Fünf Tage lang ist eine Gruppe von 16 Mitgliedern der Sektion Isny des Deutschen Alpenvereins den TMB Schildern gefolgt, nicht auf den Mont Blanc sondern um den höchsten Berg der Alpen.
Nachdem vor zwei Jahren eine DAV-Gruppe den südlichen Teil des Mont Blanc Massives umrundet hat, war jetzt der nordöstliche Teil das Ziel. Ausgangspunkt war der Col Forclaz oberhalb Martigny. Von dort wanderten die je acht Frauen und Männer in Tagesetappen von sechs bis sieben Stunden mit vier Übernachtungen in zwei schweizer und zwei italienischen Hütten nach Courmayeur dem italienischen Bergsportort.
Am ersten Tag nach 5 Stunden Anfahrt gings durch Wald und Almweiden hinauf, immer wieder mit Tiefblick ins Rhonetal und nach Martigny, über den Höhenrücken Fontaine hinab nach Champex und nochmals hoch zur Hütte Relais d´Arpette. Aufstieg 900 m, Abstieg 800 m, 6 Stunden.


Der zweite Tag begann mit einem Abstieg entlang einem Bergbach und einer Bisse, das sind Bewässerungssysteme, hinab nach Champex-Lac, am See entlang und weiter abwärts noch Issert vorbei an vielen Tierfiguren aus Holz. Nach einer Kaffepause und Busfahrt durch das schöne Tal lag noch der Aufstieg von La Fouly bis zur Alpage de la Peule vor uns.
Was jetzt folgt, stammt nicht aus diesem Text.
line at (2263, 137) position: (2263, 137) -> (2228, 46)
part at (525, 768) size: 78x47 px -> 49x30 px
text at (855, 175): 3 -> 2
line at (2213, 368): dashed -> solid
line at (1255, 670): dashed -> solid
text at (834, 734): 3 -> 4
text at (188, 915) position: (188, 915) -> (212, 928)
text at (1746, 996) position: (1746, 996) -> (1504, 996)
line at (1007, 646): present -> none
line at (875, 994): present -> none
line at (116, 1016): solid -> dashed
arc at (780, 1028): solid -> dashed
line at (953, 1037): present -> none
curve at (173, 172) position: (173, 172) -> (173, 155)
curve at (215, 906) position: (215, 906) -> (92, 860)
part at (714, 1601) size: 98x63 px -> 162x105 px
Die Walliser Kampfkühe schauten uns gelangweilt zu, weiter oben säumten viele Purpurenziane unsern Pfad. Auf der einfachen urigen Alpe ließ sich das Wanderleben genießen. Aufstieg 800 m, Abstieg 600 m, 6 Stunden.

Am dritten Tag, ein herrlicher Morgen und der Aufstieg über Almweiden zum Pass Grand Col Ferret auf 2.537 m war wunderschön. Die Sportlichen machten noch einen Abstecher auf den Tete de Ferret auf 2714 m mit grandiosem Blick zu den Südwänden des Mont Blanc Massivs und der Grande Jorasse, bevors weiterging ins Italienische Val Ferret zur Rifugio Elena. Unterwegs fanden wir einen schönen Brotzeitplatz inmitten einem Meer von Weidenröschen. Nach der Kaffeepause kam noch der kurze Abstieg nach Arnuva und der Aufstieg und Höhenweg zum Quartier Rifugio Bonatti. Die Wiese voll mit zirpenden Grashüpfern, aber keine Schlangen. Die Freude über den günstigen italienischen Wein (in der Schweiz sauteuer) war ein paar Mitwanderern mit der Zeit zu Kopf gestiegen. Aufstieg und Abstieg 1000 m, 7 Stunden.

Am vierten Tag gings weiter hoch über dem Val Ferret hinauf zum Pass Col d´entre deux Sauts auf 2.524 m und den Testa auf 2729 m. Herrliche Blicke über Nebelschwaden zu Mont Blanc und Grande Jorasse und viele Edelweiß belohnten uns für den Aufstieg. Weiter wanderten wir durch das Kar von Tsa de Secheron wieder hoch auf den Testa Bernarda und den langen Höhenrücken Richtung Rifugio Bertone, eine einfache Hütte. Kaum an der Hütte angekommen, schon erwartete uns ein kräftiger Regenschauer mit Gewitter. Aufstieg und Abstieg 1000 m, 6,5 Stunden.

Der letzte Tag begann mit dem Abstieg nach Courmayeur zum schon wartenden Bus nach Chamonix. Dort gleich weiter mit der Gondelbahn hinauf nach Planpraz mit herrlicher Sicht auf die ganze Mont Blanc Gruppe und den riesigen Gletschern. Nach Kaffee und Fototermin wanderten wir auf dem Grand Balcon Sud, also dem großen Südbalkon mit wunderbarer Aussicht auf das ganze Massiv bis zur Flegere Hütte. Hier kann man die Tour ausklingen lassen. Die Bahn brachte uns nach unten und der Bus zu unseren Autos. Aufstieg 200 m, Abstieg 1000 m, 6 Stunden.